Having been greeted by our waiter, as well as the night’s manager, we were started with a small antipasto dish, the highlight of which was the delish sweet roasted red peppers.


Next up came our appetizers: Calamari Friti with Lemon Caper Aioli (perhaps the lightest, tastiest, delicately crispy calamari I’ve ever had!), and Insalata Mista (butterleaf lettuce, deliciously light and tangy dijon and dill vinagerette, with a pan-roasted almond asiago crisp).


Then came the main event: our entrees. Paige ordered the Horseradish Encrusted Atlantic Salmon, and I skipped over the sea scallops to opt for the Osso Bucco—which I had heard so much about from Mario Batali, but had never actually tried.


Here’s the documentation of my first bite:


In case you’re a lower food mortal like myself, Osso Bucco is a braised shank of venison, cooked long and slow in stock and herbs. I found it to be an incredibly lush, rich cut of meat, without being too heavy or fatty—the chocolate silk pie of meats, if you will. Velvety in your mouth, but not so much of a hit to your stomach. Apparently the marrow in the bone is also some sort of delicacy—hence the little fork sticking out of the bone. Although kind of grossed out, in the spirit of adventure, I gave the marrow a little taste. It wasn’t bad, kind of like a meat-flavored jelly, but I didn’t go back for seconds.

Once we’d eaten our fill of our main courses, we had them cleared away and ordered some tea and dessert. Here’s Paige with her tea:


And here’s our dessert:


Tortufo, the classic Italian dessert of “cocoa almond sponge cake, surrounded with cherry chip semifreddo, enveloped in bittersweet chocolate mousse, dark chocolate glaze and sprinkled wtih candied rice croccante.” A delightful little sweet morsel to top off our evening of divine eats. We enjoyed it with a spritely, pucker-up sweet Italian dessert wine.

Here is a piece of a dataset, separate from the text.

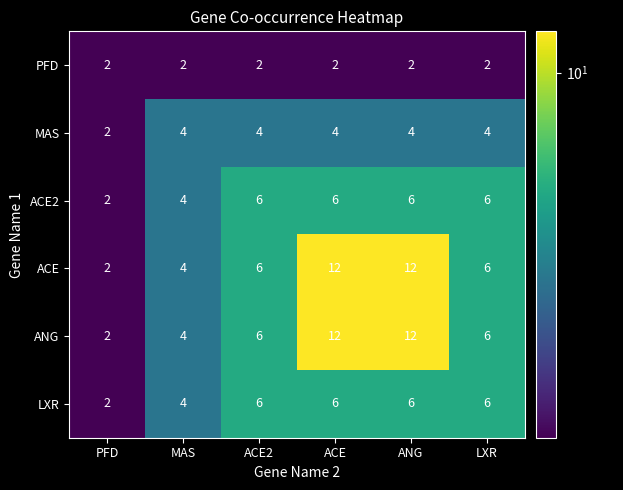

True or false: MAS has a value of 7 at MAS.

False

Bellies full and fueled for the next day of skiing, we finally rolled out of Grappa and into the crisp Utah night.

Ski Day Two: Solitude


No real food highlights from day two (lunch was some standard ski lodge chicken fingers & zesty fries, and I made Paige my vodka cream pasta for dinner), but the AMAZING skiing is worth mention. Solitude is a trek up into the mountains from where Paige lives, but totally worth it. Far less crowded than Deer Valley had been the day before, Paige and I spent the day skiing-off and skiing-on to the lifts, while carving up the big cruisers and taking some time to bounce through the powder-strewn woods. We found a few spots with powder approaching knee-high levels, but nothing much deeper than that. Usually the powder is deeper this time of year, according to Paige, but I was plenty happy with what was there. Here is a trail we wanted to take but couldn’t because of avalanche danger. RUGGED!!

All in all, a wonderful but entirely too short ski vacation. I'm already planning for next year.